++++ QUOTED PASSAGE

Financial pressures causing families to feel the strain

Katy Morton
Thursday, April 25, 2013

New research tracking families over a year in austerity shows that financial pressures are increasingly spilling into family life and putting relationships to the test.

The research, which followed 11 families over a year, who were feeling the strain from reduced incomes, rising living costs and cuts to benefits and services, has been published by the Family and Childcare Trust to coincide with the re-naming of the Daycare Trust and Family and Parenting Institute, following their merger earlier this year.

The report, Family Matters - Understanding families in an Age of Austerity, includes families from a range of backgrounds and varying levels of household incomes, and names four key drivers of fragility in family life in austerity. These are: the cost of childcare, the cost of living, the expense of running a car and credit.

Childcare

Despite valuing formal childcare, families using it, and even those who are not, commonly found it unaffordable and inflexible. This was a barrier in particular for second earners. As a result, some parents reported not being able to work as much as they would like, a situation often compounded by unsympathetic and inflexible employers and cuts to subsidies and assisted places. Several parents also said that they relied a great deal on family members to provide childcare.

Even the financially better-off families in the study considered childcare unaffordable and incompatible with work without significant family support.

The majority of the families, especially those on lower incomes, appreciated the 15 hours of free childcare. However, one mother said she would prefer to be able to use the free hours in blocks rather than spread across the week to allow her to work on the days her twins are at nursery.

The inflexibility is also problematic for parents of school-age children. One mother said she found it hard to obtain work compatible with her youngest child’s school hours and suggested that more out-of-school provision might make it easier for her to get a ‘regular’ job. Without this provision, she has to rely on informal care provided by her mother and older daughter. However, she is reluctant to do this as she recognises the extra strain it could place on family relationships.

++++++++

TASK 1: From the article on family finances under austerity, list the key drivers of fragility in family life that the report names.
TASK 2: Translate this sentence from the austerity article into Spanish: "Several parents also said that they relied a great deal on family members to provide childcare."
TASK 3: Please write the next part of the article on families and austerity, picking up after its final sentence.

++++ LISTED RECORDS

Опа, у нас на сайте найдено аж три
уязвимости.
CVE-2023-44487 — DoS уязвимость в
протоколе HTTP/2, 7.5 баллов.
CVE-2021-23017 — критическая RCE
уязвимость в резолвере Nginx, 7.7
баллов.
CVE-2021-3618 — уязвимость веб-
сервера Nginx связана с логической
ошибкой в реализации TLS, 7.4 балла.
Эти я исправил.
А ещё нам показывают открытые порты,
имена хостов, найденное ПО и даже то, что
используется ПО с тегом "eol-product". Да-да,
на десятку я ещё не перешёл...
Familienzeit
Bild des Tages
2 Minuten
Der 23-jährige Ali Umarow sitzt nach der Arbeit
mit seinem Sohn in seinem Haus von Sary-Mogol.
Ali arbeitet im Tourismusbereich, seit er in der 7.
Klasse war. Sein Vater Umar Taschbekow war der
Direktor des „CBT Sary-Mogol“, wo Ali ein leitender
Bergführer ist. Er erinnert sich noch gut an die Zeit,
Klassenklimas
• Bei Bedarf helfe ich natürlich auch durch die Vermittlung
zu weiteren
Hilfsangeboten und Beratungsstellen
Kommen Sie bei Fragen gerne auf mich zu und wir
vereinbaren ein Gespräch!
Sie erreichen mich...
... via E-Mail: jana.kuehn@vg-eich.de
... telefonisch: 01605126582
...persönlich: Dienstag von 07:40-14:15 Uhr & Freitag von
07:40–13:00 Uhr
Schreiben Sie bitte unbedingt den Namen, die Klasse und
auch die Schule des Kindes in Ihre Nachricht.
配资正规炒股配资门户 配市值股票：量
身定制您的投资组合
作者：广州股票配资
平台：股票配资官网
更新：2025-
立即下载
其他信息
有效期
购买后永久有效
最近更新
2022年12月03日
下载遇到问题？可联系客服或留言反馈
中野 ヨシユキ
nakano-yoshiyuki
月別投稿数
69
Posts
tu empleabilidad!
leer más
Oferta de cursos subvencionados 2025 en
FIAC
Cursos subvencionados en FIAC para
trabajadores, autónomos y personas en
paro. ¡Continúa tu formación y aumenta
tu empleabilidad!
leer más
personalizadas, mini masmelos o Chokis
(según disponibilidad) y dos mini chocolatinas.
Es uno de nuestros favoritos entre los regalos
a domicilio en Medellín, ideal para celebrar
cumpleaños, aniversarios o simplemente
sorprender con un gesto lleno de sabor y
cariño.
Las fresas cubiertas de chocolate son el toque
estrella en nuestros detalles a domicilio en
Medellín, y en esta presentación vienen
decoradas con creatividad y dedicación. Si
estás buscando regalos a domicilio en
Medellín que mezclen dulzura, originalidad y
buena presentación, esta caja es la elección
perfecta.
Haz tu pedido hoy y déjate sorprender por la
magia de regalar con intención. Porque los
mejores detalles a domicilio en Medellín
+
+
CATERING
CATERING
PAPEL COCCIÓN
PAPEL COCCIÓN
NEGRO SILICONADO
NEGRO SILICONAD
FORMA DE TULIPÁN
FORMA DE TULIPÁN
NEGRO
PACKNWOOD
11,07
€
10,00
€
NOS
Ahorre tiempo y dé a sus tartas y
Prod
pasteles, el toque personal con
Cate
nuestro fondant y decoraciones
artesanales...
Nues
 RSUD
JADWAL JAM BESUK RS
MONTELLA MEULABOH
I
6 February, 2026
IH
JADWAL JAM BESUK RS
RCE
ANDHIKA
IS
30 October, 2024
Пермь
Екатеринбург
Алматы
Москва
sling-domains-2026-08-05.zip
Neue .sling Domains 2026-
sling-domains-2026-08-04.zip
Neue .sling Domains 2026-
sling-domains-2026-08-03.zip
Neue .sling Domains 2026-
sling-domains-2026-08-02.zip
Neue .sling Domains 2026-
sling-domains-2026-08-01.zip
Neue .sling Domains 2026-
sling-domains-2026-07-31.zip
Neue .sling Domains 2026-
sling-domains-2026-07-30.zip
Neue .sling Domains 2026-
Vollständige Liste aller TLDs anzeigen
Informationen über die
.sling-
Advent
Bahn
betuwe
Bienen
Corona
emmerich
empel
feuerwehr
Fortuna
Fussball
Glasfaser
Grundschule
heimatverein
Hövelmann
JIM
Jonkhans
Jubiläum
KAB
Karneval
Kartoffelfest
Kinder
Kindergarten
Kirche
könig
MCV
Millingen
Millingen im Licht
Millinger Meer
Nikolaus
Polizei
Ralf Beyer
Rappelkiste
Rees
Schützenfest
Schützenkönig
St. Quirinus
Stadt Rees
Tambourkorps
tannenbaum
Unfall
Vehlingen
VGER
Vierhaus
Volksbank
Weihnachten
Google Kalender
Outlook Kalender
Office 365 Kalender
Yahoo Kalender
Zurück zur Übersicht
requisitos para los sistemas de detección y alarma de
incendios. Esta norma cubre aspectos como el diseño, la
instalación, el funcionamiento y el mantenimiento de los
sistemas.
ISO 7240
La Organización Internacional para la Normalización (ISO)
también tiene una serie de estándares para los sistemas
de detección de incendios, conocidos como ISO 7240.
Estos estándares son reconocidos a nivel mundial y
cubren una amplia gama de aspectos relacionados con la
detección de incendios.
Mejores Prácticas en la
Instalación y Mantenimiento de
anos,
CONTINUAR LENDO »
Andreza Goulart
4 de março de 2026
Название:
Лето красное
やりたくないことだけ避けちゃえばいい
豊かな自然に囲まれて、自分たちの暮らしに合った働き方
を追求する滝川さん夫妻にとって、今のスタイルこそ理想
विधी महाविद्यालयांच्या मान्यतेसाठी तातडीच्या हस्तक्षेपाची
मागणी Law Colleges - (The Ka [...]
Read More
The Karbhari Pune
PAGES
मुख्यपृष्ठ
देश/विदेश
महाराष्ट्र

++++++++

RESPONSE AREA 1:
- The cost of childcare
- The cost of living
- The expense of running a car
- Credit

RESPONSE AREA 2: Varios padres también dijeron que dependían en gran medida de familiares para el cuidado de los niños.

RESPONSE AREA 3:
A survey of 1,000 parents also carried out by the charity alongside the study, revealed that 37 per cent of parents suggested that increasing the affordability of childcare was among their top three priority areas for Government investment to help families in Britain in the future. This figure rose to 52 per cent parents of the under-fives.

Cost of living and owning a car

Rising food and energy costs were mentioned as a challenge by all families. As a result, families in the study employed a range of cost-saving coping strategies, including buying cheaper food or growing their own and selling unwanted possessions.

Of the parents who took part in the survey, 89 per cent thought that the financial situation for families in Britain has got worse over the past year, with the majority being affected by increases in the amount spent on food, petrol and household bills.

The birth of a child was a key point of transition for the families in the study and affected them financially. Some families were unaware that the Sure Start Maternity Grant had been abolished and the baby element of the Child Tax Credit, which meant one family had to get out a loan to cover some of the costs they expected that grants and credits would cover.

Most of the families mentioned the increasing cost of petrol and how owning a car could be a financial drain at times. Despite this, a key priority was to keep the car on the road as it gave families more freedom and made life easier.

Credit

Indebtedness and having to make debt repayments were a key barrier to having enough money to live reasonably or comfortably.

Often to keep up with the rising cost of living, borrowing from family and friends or using high cost credit (payday and doorstep loan companies) was a common strategy implemented by the 11 families studied.

Findings from the survey also point to the dwindling capacity of families to build up a buffer against debt. Over the past year, 62 per cent of the parents surveyed reported having to reduce the amount of the money they were able to put aside for the future.


Work/life balance

The amount and quality of time available to families tended to be influenced by employers for those in work, as well as money. Employers determined the amount of time employees had to spend with their families, and to a lesser degree, money determined the quality of that time.

Despite time and financial constraints, plenty of the families found ways to spend time together that were affordable, however celebrations tended to come at a premium and were a potential source of tension.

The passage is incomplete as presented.